2019-02-01 21:43:17 | 読書ノート
野澤千絵『老いた家 衰えぬ街:住まいを終活する』講談社現代新書, 講談社, 2018.

  日本の住宅過剰問題を扱った『老いる家 崩れる街』の続編。前作では政府による規制の過少が問題視されていた。一方、本書のターゲットは住宅所有者で、彼らに「近隣や子孫に迷惑をかけない持ち家の処分の仕方」を訴える内容である。政策提言もあるが、国ではなく地方自治体向けとなっている。

  全国にある戸建ての4軒に1軒は、将来空き家となる可能性が高いという。「空き家予備軍率ランキング」なるものも掲載されていて、栄えある関東第一位は「横浜市栄区‼」って心当たりがありすぎる。妻の実家もそこにあり、京浜東北線の駅から遠く離れた丘陵地帯にまで延々と戸建てが続く風景が思い浮かぶ。通勤に不便なので、今時の若い人はそんなところに住まない。そんな家を相続することになったらどうしたらよいのか。

  使わない家を持っていても維持費や相続税がかかる。更地にすると税金が跳ね上がる。たとえ相続放棄をしても次の買主が見つかるまで管理責任が残る。また、納税するにしても、政府や自治体は土地そのままを接収することは少なく、換金することが求められるらしい。

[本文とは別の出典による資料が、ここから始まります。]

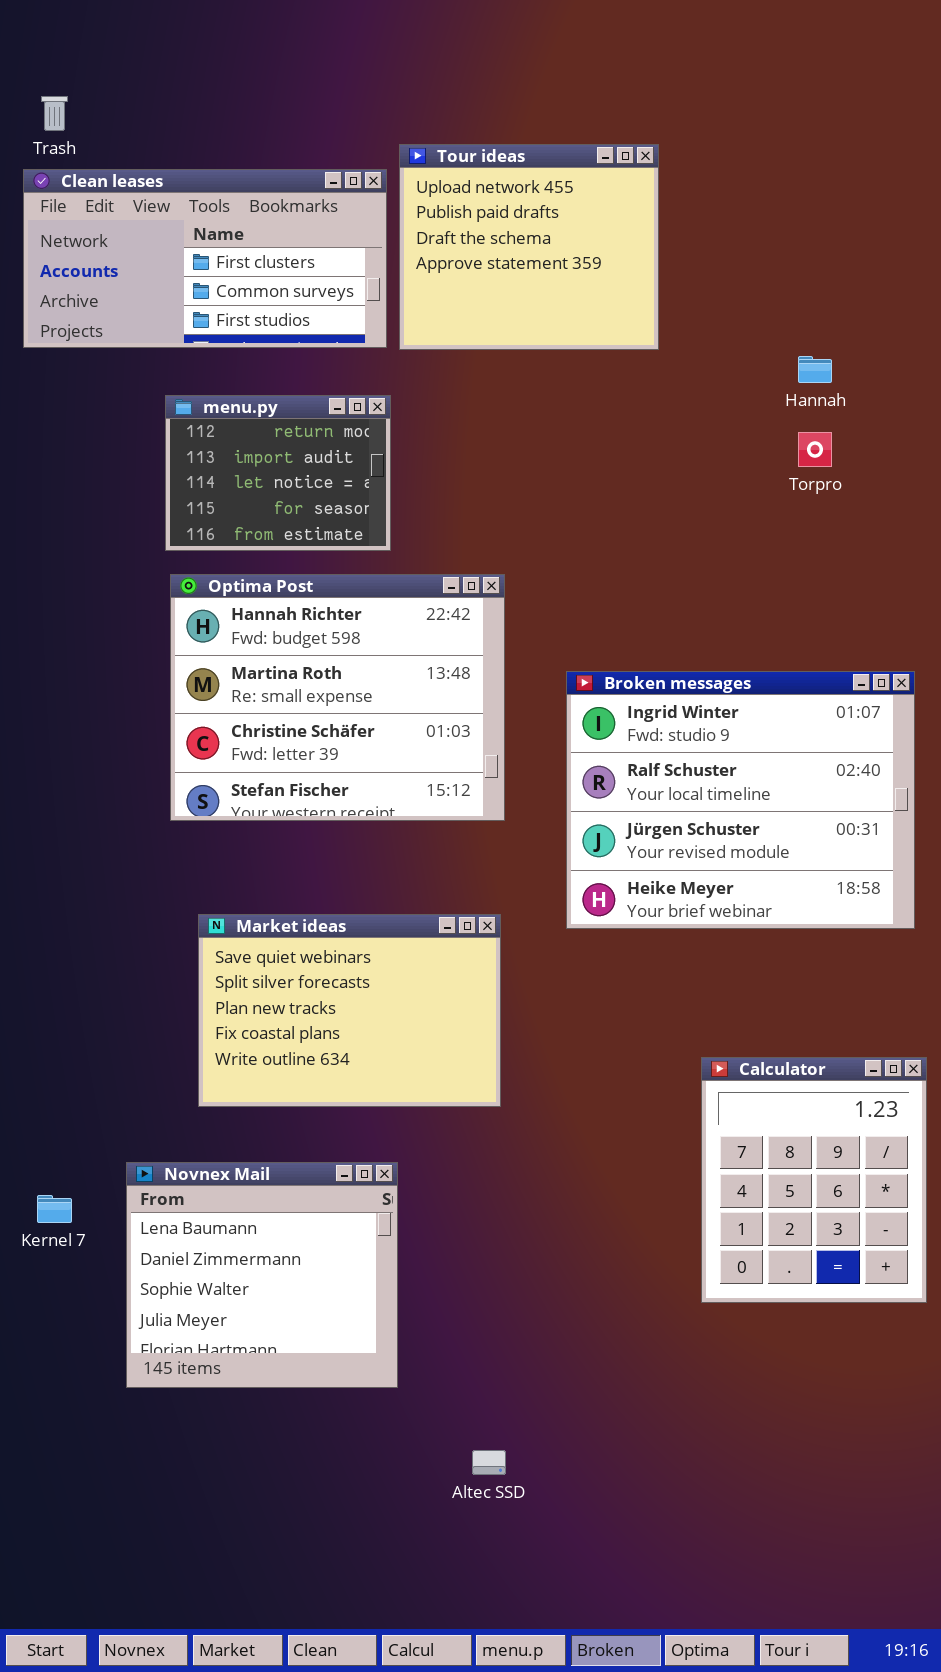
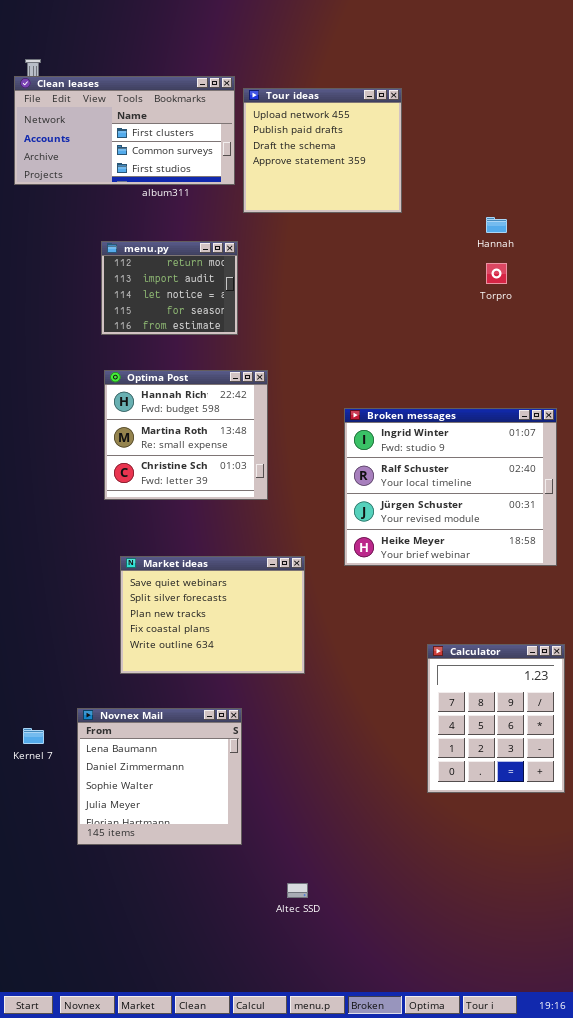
Clean leases: [23,169,387,348] -> [14,76,235,185], moved
Optima Post: [170,574,505,821] -> [104,370,268,500], resized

土地売却や管理などのもろもろのことは面倒くさい。そうしたことが嫌で行政からの連絡を無視する相続者も居て、結局土地の処理および管理を自治体が行う──税金で──という結末になることもあるとのこと。

  そんな不心得なことにならないようにと「住まいの終活」の仕方が説かれる。所有者が個人で対策をする必要もあるが、自治体側が少々関与することも必要なようだ。考えるべきことがこまごまとあって、家の処分も大変であることがわかる。よくある街おこしだとかそういう甘い夢は一切語らない、シビアな現実をつきつける内容である。小牧市で二人で暮らす僕の父母にも読んでもらわなくては。